Older homes are located in the best locations. In many cases, they have that something special you’re never going to find with new construction. And not only do you like the allure of the inside of the home, but there’s also something about moving into a pre-established neighborhood that steals your heart.
Yet by buying an older home, you’re also taking on the problems associated with aging real estate. And depending on the age of the house and how well it was maintained, the problems can be fairly significant.

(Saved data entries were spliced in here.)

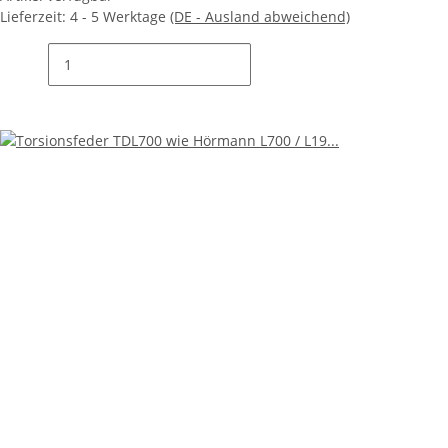
Lieferzeit:
4 - 5 Werktage
(DE - Ausland abweichend)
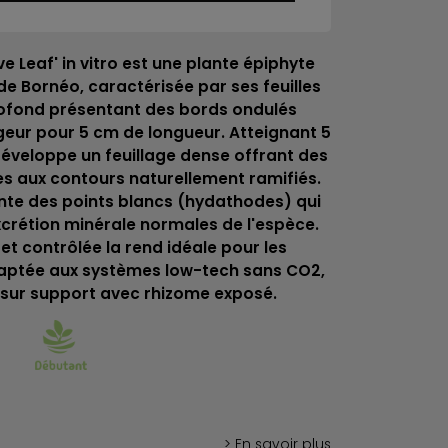
 Leaf' in vitro est une plante épiphyte
e Bornéo, caractérisée par ses feuilles
rofond présentant des bords ondulés
rgeur pour 5 cm de longueur. Atteignant 5
développe un feuillage dense offrant des
 aux contours naturellement ramifiés.
ente des points blancs (hydathodes) qui
xcrétion minérale normales de l'espèce.
et contrôlée la rend idéale pour les
aptée aux systèmes low-tech sans CO2,
e sur support avec rhizome exposé.
> En savoir plus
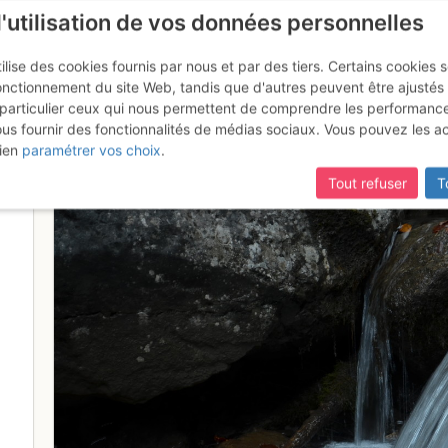
l'utilisation de vos données personnelles
ilise des cookies fournis par nous et par des tiers. Certains cookies 
onctionnement du site Web, tandis que d'autres peuvent être ajustés
particulier ceux qui nous permettent de comprendre les performanc
ous fournir des fonctionnalités de médias sociaux. Vous pouvez les a
y - la Laiteuse
ien
paramétrer vos choix
.
Tout refuser
T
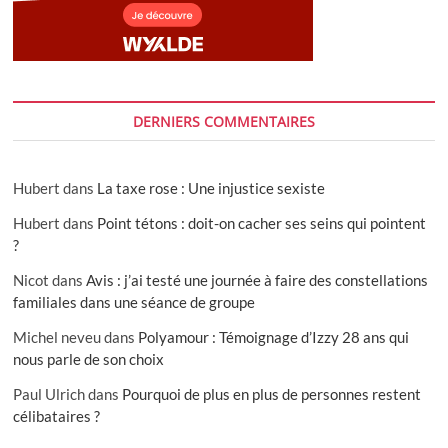
DERNIERS COMMENTAIRES
Hubert
dans
La taxe rose : Une injustice sexiste
Hubert
dans
Point tétons : doit-on cacher ses seins qui pointent
?
Nicot
dans
Avis : j’ai testé une journée à faire des constellations
familiales dans une séance de groupe
Michel neveu
dans
Polyamour : Témoignage d’Izzy 28 ans qui
nous parle de son choix
Paul Ulrich
dans
Pourquoi de plus en plus de personnes restent
célibataires ?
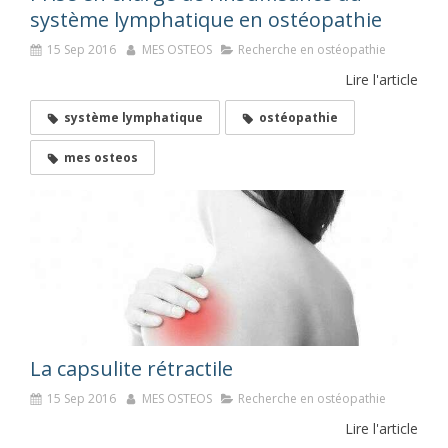
système lymphatique en ostéopathie
15 Sep 2016
MES OSTEOS
Recherche en ostéopathie
Lire l'article
système lymphatique
ostéopathie
mes osteos
La capsulite rétractile
15 Sep 2016
MES OSTEOS
Recherche en ostéopathie
Lire l'article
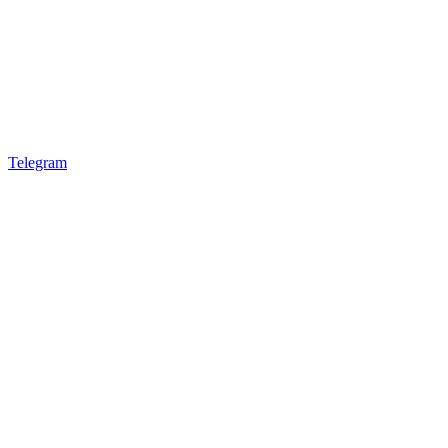
Telegram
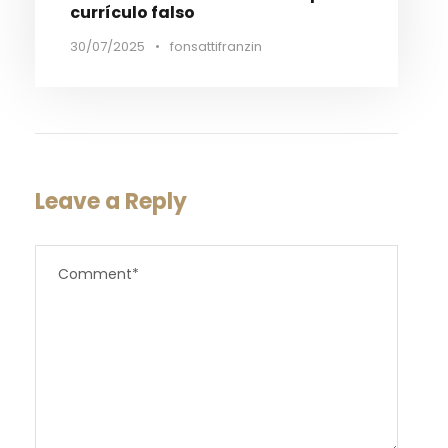
currículo falso
30/07/2025
•
fonsattifranzin
Leave a Reply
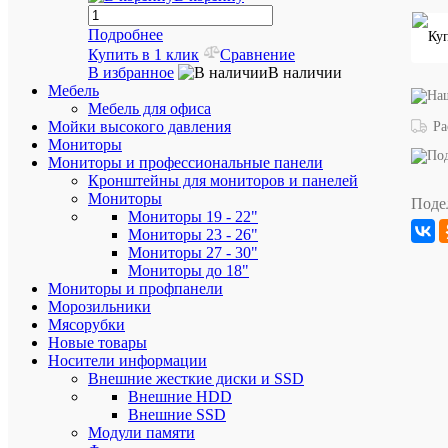
6839
Подробнее
Купить в 1 клик
Сравнение
Характе
Все
В избранное
В наличии
характ
Мебель
Мебель для офиса
Бренд
Vatten
Мойки высокого давления
Ра
Мощность
Мониторы
нагрева,
1350
Вт
Мониторы и профессиональные панели
Кронштейны для мониторов и панелей
2
Гарантия
года
Мониторы
Поде
Мониторы 19 - 22"
ID
7032
товара
Мониторы 23 - 26"
Мониторы 27 - 30"
Для
дома
Мониторы до 18"
и
Мониторы и профпанели
Авито
дачи
Морозильники
Категория
/
Мясорубки
Бытовая
Новые товары
техника
Носители информации
Авито
Другое
Внешние жесткие диски и SSD
Характери
Внешние HDD
Цвет
Белый
Внешние SSD
Модули памяти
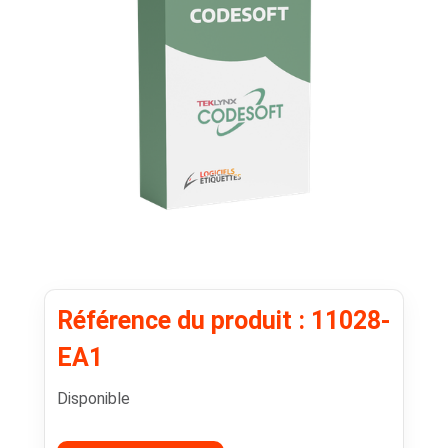
Référence du produit : 11028-
EA1
Disponible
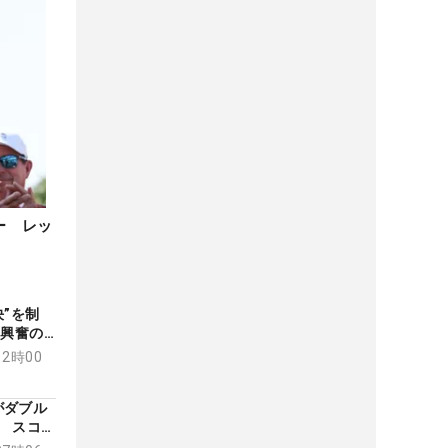
ー レッ
決”を制
る興奮の
ム】
12時00
がダブル
 スコッ
位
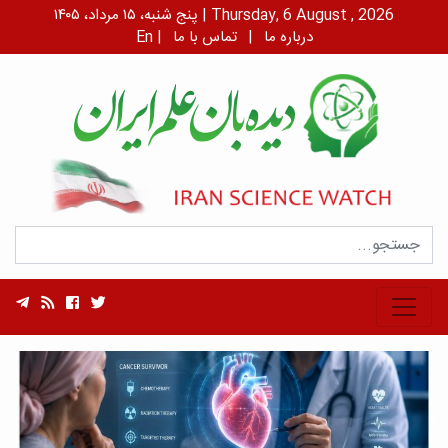
پنج شنبه، ۱۵ مرداد، ۱۴۰۵ | Thursday, 6 August , 2026
درباره ما
|
تماس با ما
|
En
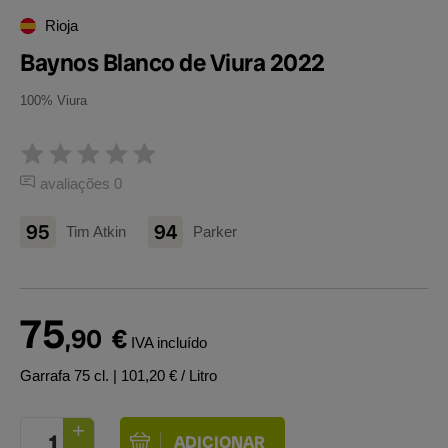
Rioja
Baynos Blanco de Viura 2022
100% Viura
avaliações 0
95
94
Tim Atkin
Parker
75
,90
€
IVA incluído
Garrafa 75 cl.
| 101,20 € / Litro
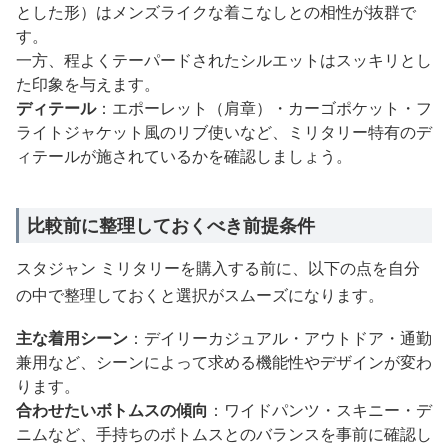
とした形）はメンズライクな着こなしとの相性が抜群で
す。
一方、程よくテーパードされたシルエットはスッキリとし
た印象を与えます。
ディテール
：エポーレット（肩章）・カーゴポケット・フ
ライトジャケット風のリブ使いなど、ミリタリー特有のデ
ィテールが施されているかを確認しましょう。
比較前に整理しておくべき前提条件
スタジャン ミリタリーを購入する前に、以下の点を自分
の中で整理しておくと選択がスムーズになります。
主な着用シーン
：デイリーカジュアル・アウトドア・通勤
兼用など、シーンによって求める機能性やデザインが変わ
ります。
合わせたいボトムスの傾向
：ワイドパンツ・スキニー・デ
ニムなど、手持ちのボトムスとのバランスを事前に確認し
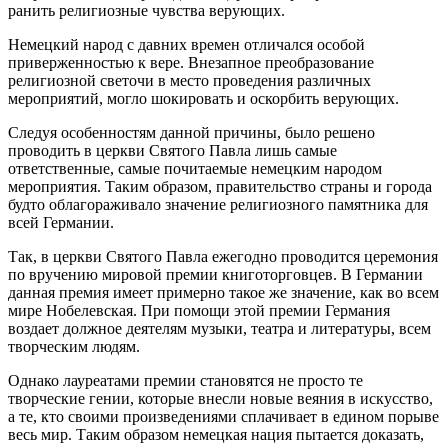
ранить религиозные чувства верующих.
Немецкий народ с давних времен отличался особой
приверженностью к вере. Внезапное преобразование
религиозной светочи в место проведения различных
мероприятий, могло шокировать и оскорбить верующих.
Следуя особенностям данной причины, было решено
проводить в церкви Святого Павла лишь самые
ответственные, самые почитаемые немецким народом
мероприятия. Таким образом, правительство страны и города
будто облагораживало значение религиозного памятника для
всей Германии.
Так, в церкви Святого Павла ежегодно проводится церемония
по вручению мировой премии книготорговцев. В Германии
данная премия имеет примерно такое же значение, как во всем
мире Нобелевская. При помощи этой премии Германия
воздает должное деятелям музыки, театра и литературы, всем
творческим людям.
Однако лауреатами премии становятся не просто те
творческие гении, которые внесли новые веяния в искусство,
а те, кто своими произведениями сплачивает в едином порыве
весь мир. Таким образом немецкая нация пытается доказать,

Work closely with your real estate agent to find the home of your dreams. But don’t forget to bring along an inspector when you’re ready to put in an offer.
1. Old Plumbing
The plumbing system is the heart of your home. Little can be done without a proper plumbing system in place. And if the home you are considering purchasing needs updating, it can be an expensive and time-consuming project. And it’s not just cast iron piping that can be of concern. Head back in time, between 1978 and 1995, and you’ll find polybutylene piping was commonly installed. Polybutylene piping was introduced as a low cost alternative, only to find it deteriorates in 10 to 15 years from the inside out. Evaluate the age of the pipes of the home you are considering. Determine the system, if it’s been upgraded, and even determine what it would take to bring it up to current conditions to operate safely and efficiently.
2. Old Electrical
Like old plumbing, old electrical can have it’s problems too. Many older homes still have their original wiring. And in many cases, the load simply can’t keep up with today’s technological advances. Old electrical systems pose a significant fire risk, putting you, your family, and your property at risk. An inspector should take notice of any potential problem areas and call out signs of danger, such as blackened switch panels or overloaded breakers. Determine what it would take to rewire the home before you move forward.
3. Old HVAC Equipment
HVAC equipment can also be a problem in older homes. Depending on the age of your home, it may not have been built with air conditioning, or even with today’s modern heating equipment. Which means it’s not properly insulated to prevent leaks. Energy efficiency can be a huge undertaking, requiring you to rebuild the heating and cooling system from the ground up, with eco-friendly concepts in mind. And while many options can help you build in efficiencies quickly, that can add extensive costs to making the home move-in ready.
4. Hazardous Materials
Older homes can also have a variety of other concerns that can require attention to make them safe and secure for your family. Radon is a carcinogen created by the natural breakdown of uranium in soil, water, and rock. If radon gets trapped within a home, it becomes dangerous for humans. Many homes built before the 1970s weren’t made with protection in mind, making them a higher risk for radon buildup. Likewise, older homes didn’t come with smoke alarms and carbon monoxide detectors in place. And while they are easy to install, many older homes may have had systems installed through DIY processes, aren’t well maintained and may not function correctly. The only way to stay safe is to ensure your home is modernized with the latest safety features, including working alarms and detectors that can alert you to potential dangers.
Are you buying a new home in an old community? Is your new house as safe as can be?